Fukuda Y, Ishizaki M, Kudoh S, Kitaichi M, Yamanaka N
Department of Pathology, Nippon Medical School, Tokyo, Japan.
Lab Invest. 1998 Jun;78(6):687-98.
In interstitial lung diseases, deposition of extracellular matrix (ECM) in alveoli and degradation of ECM lead to pulmonary structural remodeling. The changes in ECM and the localization of matrix metalloproteinases (MMPs) and a tissue inhibitor of metalloproteinases (TIMP) in the lung tissues of patients with bronchiolitis obliterans organizing pneumonia (BOOP) and idiopathic pulmonary fibrosis (IPF) were investigated. Immunohistochemical analysis for the detection of fibronectin, collagen-I, -III, and -IV, smooth muscle actin, MMP-1 (interstitial collagenase), -2 (gelatinase A), and -9 (gelatinase B), and TIMP-2, and in situ hybridization for the detection of MMP-9 mRNA were performed. Western blotting of lung tissue homogenates was performed for MMP-2 and MMP-9. The gelatinolytic activities of the homogenates were also determined using gelatin zymography. Fibronectin and collagen-I, -III, and -IV were detected in the intra-alveolar fibrosis in addition to the interstitium of these diseases. MMP-1, MMP-2, MMP-9, and TIMP-2 were detected in the regenerated epithelial cells covering intra-alveolar fibrosis. Myofibroblasts in intra-alveolar fibrosis in BOOP showed predominant reaction for MMPs, and they ultrastructurally appeared to be phagocytosing collagen fibrils, and those of IPF showed a predominant reaction for TIMP-2. New vascularization in intra-alveolar fibrosis was exclusively observed in cases of BOOP, and the endothelial cells were positive for MMP-2. Western blotting showed the existence of a latent form of MMP-9 and latent and active forms of MMP-2, and gelatin zymography revealed that the ratio of active/latent forms of MMP-2 in BOOP is significantly larger than that in the control lungs. Predominant MMPs in BOOP may constitute the mechanism of reversibility of fibrotic changes in this disease. TIMP-2 in myofibroblasts in IPF may contribute to the stable ECM deposition and the irreversible pulmonary structural remodeling.

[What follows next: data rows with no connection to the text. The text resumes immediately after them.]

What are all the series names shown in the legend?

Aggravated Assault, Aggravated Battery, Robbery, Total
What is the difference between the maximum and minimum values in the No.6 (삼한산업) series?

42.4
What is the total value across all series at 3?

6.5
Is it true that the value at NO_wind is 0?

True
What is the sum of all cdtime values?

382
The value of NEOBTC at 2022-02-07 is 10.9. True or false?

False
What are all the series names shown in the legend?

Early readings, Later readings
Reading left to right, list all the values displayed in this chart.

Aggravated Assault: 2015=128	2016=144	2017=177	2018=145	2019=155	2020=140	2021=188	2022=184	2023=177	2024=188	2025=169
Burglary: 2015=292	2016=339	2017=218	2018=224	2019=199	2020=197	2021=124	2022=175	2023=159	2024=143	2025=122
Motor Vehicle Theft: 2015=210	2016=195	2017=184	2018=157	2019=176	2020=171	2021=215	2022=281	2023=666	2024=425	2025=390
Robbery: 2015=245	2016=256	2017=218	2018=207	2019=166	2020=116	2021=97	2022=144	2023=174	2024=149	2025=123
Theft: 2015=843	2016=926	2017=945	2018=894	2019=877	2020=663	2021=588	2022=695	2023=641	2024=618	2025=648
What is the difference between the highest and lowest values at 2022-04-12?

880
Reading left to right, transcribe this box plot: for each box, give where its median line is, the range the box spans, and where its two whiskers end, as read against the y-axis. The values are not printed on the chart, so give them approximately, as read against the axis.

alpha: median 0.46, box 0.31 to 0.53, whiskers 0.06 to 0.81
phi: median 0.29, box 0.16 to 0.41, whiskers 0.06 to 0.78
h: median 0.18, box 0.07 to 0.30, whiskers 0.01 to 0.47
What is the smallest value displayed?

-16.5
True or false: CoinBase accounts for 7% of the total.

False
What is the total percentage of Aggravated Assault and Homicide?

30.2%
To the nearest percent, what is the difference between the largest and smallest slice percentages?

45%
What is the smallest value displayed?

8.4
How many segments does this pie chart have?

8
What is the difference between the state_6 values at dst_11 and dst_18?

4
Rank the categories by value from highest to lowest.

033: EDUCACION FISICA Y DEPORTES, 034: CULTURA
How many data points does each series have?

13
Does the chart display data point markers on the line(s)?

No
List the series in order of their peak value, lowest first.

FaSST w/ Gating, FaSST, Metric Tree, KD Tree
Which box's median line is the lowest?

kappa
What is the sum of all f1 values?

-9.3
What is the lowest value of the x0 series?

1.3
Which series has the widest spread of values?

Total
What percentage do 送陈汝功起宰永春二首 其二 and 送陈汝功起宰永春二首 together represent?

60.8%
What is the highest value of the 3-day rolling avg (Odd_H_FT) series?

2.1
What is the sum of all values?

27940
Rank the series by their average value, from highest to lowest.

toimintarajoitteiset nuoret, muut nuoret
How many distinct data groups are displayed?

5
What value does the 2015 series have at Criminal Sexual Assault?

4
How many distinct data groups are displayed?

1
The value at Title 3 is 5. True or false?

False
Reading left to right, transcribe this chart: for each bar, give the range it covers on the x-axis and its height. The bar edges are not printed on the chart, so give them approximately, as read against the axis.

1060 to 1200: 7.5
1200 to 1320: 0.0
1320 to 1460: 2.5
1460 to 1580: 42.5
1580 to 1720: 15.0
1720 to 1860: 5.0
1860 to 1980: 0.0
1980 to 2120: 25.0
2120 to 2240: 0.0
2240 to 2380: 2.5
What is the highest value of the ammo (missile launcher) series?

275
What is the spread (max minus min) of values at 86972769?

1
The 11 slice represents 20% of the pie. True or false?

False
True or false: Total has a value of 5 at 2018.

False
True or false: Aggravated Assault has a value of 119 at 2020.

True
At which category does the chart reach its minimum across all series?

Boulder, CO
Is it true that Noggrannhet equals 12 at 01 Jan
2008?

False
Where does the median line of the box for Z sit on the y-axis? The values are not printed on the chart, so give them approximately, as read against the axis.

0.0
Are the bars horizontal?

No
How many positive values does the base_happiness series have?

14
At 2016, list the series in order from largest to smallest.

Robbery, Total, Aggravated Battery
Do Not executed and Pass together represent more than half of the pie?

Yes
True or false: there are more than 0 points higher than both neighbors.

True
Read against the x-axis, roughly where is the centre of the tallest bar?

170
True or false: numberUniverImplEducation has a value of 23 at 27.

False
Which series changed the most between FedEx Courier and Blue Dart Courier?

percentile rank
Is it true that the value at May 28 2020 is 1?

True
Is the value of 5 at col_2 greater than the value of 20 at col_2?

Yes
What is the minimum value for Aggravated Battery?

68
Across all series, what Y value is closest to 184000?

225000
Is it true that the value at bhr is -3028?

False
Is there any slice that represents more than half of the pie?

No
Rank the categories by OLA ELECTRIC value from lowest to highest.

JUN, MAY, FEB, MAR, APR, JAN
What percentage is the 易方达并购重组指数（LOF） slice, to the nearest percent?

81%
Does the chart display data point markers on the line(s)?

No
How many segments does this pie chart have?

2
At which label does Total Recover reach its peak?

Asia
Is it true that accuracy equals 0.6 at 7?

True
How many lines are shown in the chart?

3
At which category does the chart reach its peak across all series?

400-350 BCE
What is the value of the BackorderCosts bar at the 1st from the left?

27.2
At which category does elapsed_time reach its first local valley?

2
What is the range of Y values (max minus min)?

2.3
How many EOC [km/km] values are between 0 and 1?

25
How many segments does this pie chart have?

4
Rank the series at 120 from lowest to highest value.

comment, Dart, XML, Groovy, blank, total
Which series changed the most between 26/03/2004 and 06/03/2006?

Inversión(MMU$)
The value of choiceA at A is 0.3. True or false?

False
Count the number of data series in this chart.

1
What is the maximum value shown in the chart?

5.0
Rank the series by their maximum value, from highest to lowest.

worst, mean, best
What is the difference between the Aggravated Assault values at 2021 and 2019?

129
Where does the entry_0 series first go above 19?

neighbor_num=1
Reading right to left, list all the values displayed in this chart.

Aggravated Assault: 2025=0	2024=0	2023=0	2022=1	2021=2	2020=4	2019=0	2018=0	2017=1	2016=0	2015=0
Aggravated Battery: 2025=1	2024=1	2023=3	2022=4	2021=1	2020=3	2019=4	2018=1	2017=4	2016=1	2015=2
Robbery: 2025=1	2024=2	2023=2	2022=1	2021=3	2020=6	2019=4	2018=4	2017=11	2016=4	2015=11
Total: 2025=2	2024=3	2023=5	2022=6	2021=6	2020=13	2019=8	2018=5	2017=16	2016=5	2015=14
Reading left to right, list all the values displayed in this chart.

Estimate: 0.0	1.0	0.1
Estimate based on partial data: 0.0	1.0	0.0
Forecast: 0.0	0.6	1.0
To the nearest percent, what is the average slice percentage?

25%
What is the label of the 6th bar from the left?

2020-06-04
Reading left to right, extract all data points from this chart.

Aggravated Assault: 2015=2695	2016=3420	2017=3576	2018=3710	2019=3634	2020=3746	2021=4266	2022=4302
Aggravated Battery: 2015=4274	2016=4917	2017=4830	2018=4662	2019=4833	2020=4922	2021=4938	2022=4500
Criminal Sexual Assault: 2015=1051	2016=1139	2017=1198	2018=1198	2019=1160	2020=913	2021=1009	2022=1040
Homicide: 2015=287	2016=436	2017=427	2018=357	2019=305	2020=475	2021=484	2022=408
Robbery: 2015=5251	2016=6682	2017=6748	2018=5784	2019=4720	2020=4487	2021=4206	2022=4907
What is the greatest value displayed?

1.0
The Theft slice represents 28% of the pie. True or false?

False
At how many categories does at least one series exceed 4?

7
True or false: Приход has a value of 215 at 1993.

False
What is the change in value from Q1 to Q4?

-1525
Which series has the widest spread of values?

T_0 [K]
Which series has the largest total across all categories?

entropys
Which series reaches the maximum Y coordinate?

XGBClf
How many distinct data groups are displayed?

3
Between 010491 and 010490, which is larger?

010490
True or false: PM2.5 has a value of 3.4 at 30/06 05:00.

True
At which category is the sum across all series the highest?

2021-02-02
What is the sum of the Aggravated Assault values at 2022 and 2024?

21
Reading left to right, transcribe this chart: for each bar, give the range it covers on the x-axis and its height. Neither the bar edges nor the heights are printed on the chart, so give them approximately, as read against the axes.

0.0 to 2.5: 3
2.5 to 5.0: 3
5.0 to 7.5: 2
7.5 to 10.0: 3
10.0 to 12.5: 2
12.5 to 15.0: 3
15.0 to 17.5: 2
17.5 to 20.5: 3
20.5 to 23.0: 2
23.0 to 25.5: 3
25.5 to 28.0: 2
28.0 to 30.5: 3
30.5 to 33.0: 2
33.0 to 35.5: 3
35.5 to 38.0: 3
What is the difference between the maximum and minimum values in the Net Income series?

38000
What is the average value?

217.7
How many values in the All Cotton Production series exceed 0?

在间质性肺疾病中,细胞外基质(ECM)在肺泡中的沉积以及ECM的降解会导致肺部结构重塑。研究了闭塞性细支气管炎伴机化性肺炎(BOOP)和特发性肺纤维化(IPF)患者肺组织中ECM的变化以及基质金属蛋白酶(MMPs)和金属蛋白酶组织抑制剂(TIMP)的定位。进行了免疫组织化学分析以检测纤连蛋白、I型、III型和IV型胶原、平滑肌肌动蛋白、MMP-1(间质胶原酶)、MMP-2(明胶酶A)和MMP-9(明胶酶B)以及TIMP-2,并进行了原位杂交以检测MMP-9 mRNA。对肺组织匀浆进行了MMP-2和MMP-9的蛋白质印迹分析。还使用明胶酶谱法测定了匀浆的明胶分解活性。除了这些疾病的间质外,在肺泡内纤维化中还检测到了纤连蛋白和I型、III型和IV型胶原。在覆盖肺泡内纤维化的再生上皮细胞中检测到了MMP-1、MMP-2、MMP-9和TIMP-2。BOOP中肺泡内纤维化的肌成纤维细胞对MMPs表现出主要反应,超微结构上它们似乎在吞噬胶原纤维,而IPF的肌成纤维细胞对TIMP-2表现出主要反应。仅在BOOP病例中观察到肺泡内纤维化中的新血管形成,并且内皮细胞对MMP-2呈阳性。蛋白质印迹显示存在MMP-9的潜伏形式以及MMP-2的潜伏和活性形式,明胶酶谱显示BOOP中MMP-2的活性/潜伏形式的比率明显高于对照肺。BOOP中主要的MMPs可能构成了该疾病纤维化改变可逆性的机制。IPF中肌成纤维细胞中的TIMP-2可能有助于稳定的ECM沉积和不可逆的肺部结构重塑。